When I was a resident, I spent a couple of months working at a hospital in Tanzania. It was just surreal at that time to see how limited resources were — to see people die of things that you would never think about. I still distinctly remember a patient in his 30s dying of tetanus — something you never hear or you would never see in this country. The shot costs a few dollars, less than what I paid for lunch today, probably. He was working on a farm, didn’t have shoes on, stepped on a rusty nail and got tetanus. We literally watched this man die in front of us of tetanus over the course of several days. It’s probably one of the most horrifying ways you can imagine someone dying. It still haunts me to this day.

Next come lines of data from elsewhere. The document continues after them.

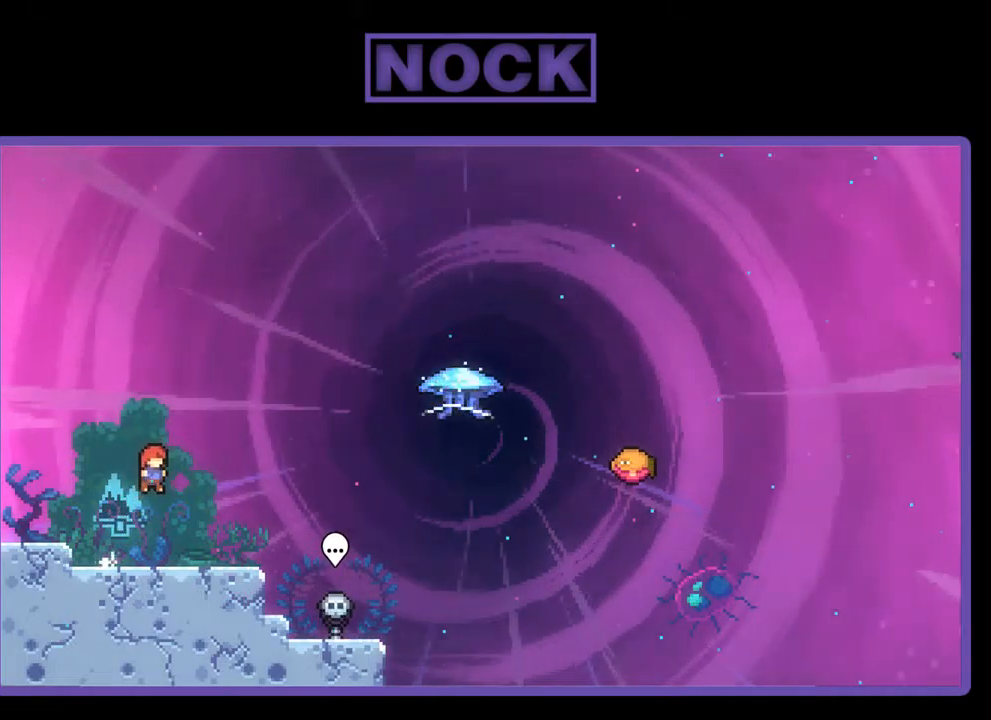
{"buttons": ["CROSS", "R2", "DPAD_RIGHT"], "left_stick": "center", "events": [[134, "CIRCLE", "down"], [134, "DPAD_DOWN", "down"], [134, "DPAD_RIGHT", "down"], [234, "CIRCLE", "up"], [300, "DPAD_DOWN", "up"], [334, "CROSS", "down"]]}
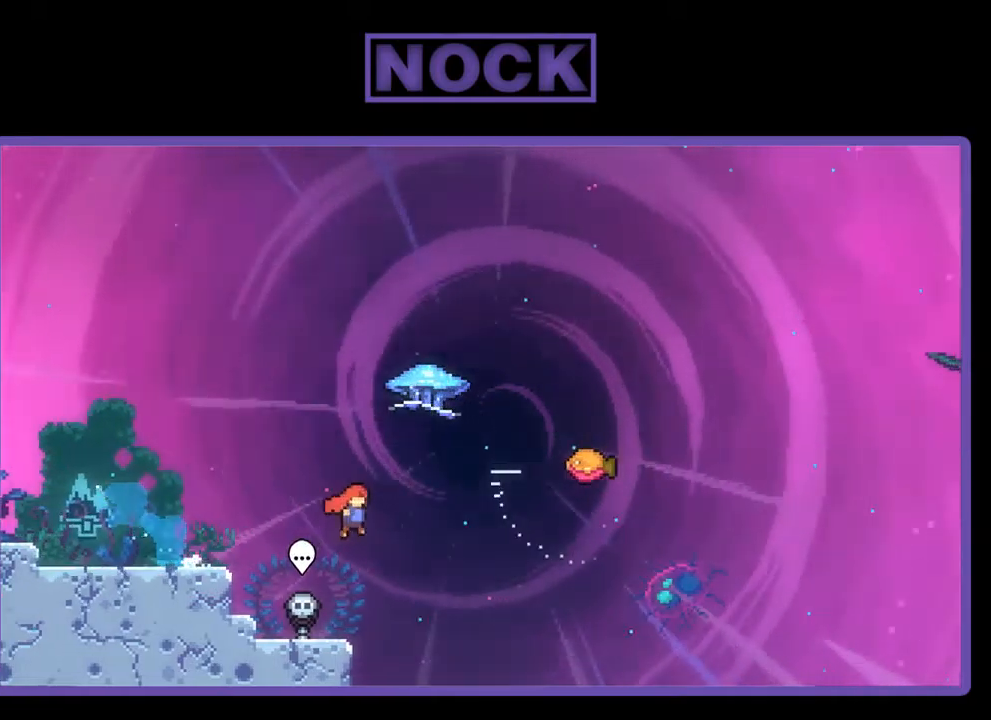
{"buttons": ["R2", "DPAD_RIGHT"], "left_stick": "center", "events": [[34, "CROSS", "up"], [67, "DPAD_UP", "down"], [100, "CIRCLE", "down"], [100, "DPAD_RIGHT", "up"], [300, "CIRCLE", "up"], [467, "DPAD_UP", "up"], [500, "DPAD_RIGHT", "down"]]}
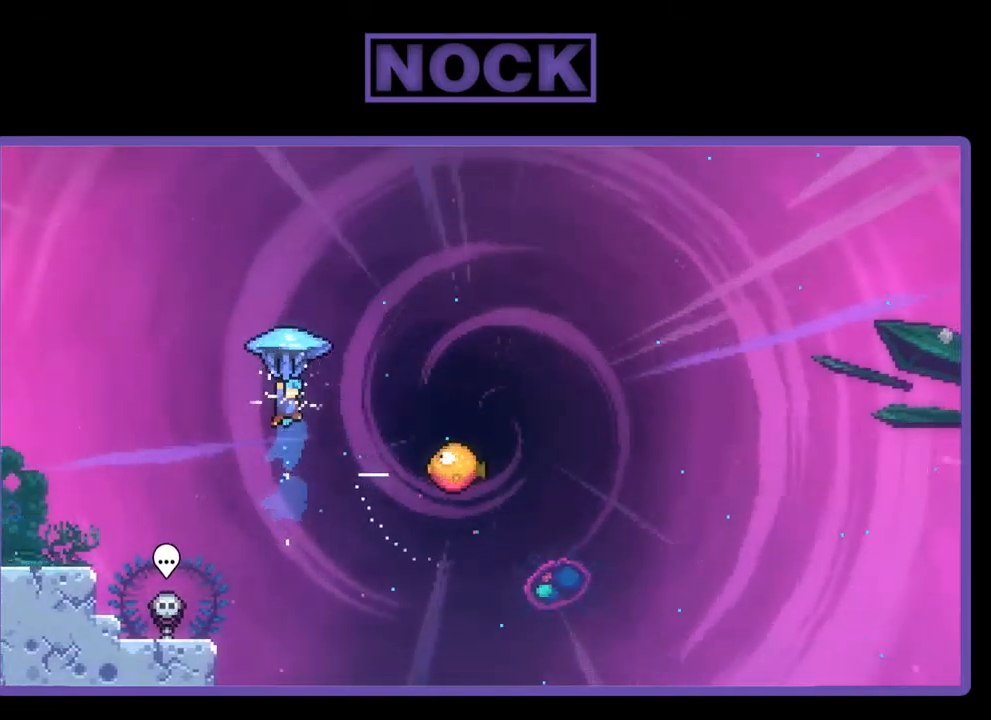
{"buttons": ["R2", "DPAD_RIGHT"], "left_stick": "center", "events": []}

​When we got to a point where ICU beds were in short supply, we didn’t have enough ventilators and stuff, it just brought me back to those memories of working in limited situations and how challenging it was. I never would have thought that this would happen in this country — the fact that I had to reuse the same N95 mask for 10 days. The fact that we have to move mountains to figure out how many ICU beds we had, and [use] makeshift ICU rooms, and everything we were doing. ​It just brought back a lot of memories. It just also laid out how fragile our health care system is and how fragile everything is in life — how quickly it can change. You always feel secure in your reality, in your bubble, being in America, that this would never happen here. You never have to ration things. We’ve been privileged. It’s always been happening in other parts of the world, but we were sort of immune to it, and are sort of not anymore.

People always ask me: Was it worth all the sacrifice? Would you do it again? I know the macho, the brave response is, “Yes, absolutely.” I would say that for many reasons. I’m not afraid of getting sick, or dying, or anything like that. That wouldn’t keep me from going back to the hospital. I 100 percent would. To be perfectly honest, what’s been most disheartening is when I watch the news, and what’s going on in our own country. ​When people don’t take this seriously, when people forget, that they have to be reminded that more than 100,000 people lost their lives in just the last few months, it just makes me angry and it makes me very sort of disheartened to see the sacrifices that so many people have made. So much effort that has gone into this over the last few months can all be negated just by the actions of a few people who refuse to take this seriously. That’s been the hardest part of healing – knowing that this is very well going to happen again, and more people will die in spite of my best effort, in spite of your best effort. That’s been the hardest part: knowing that the trauma is not over, that this might just be the first chapter.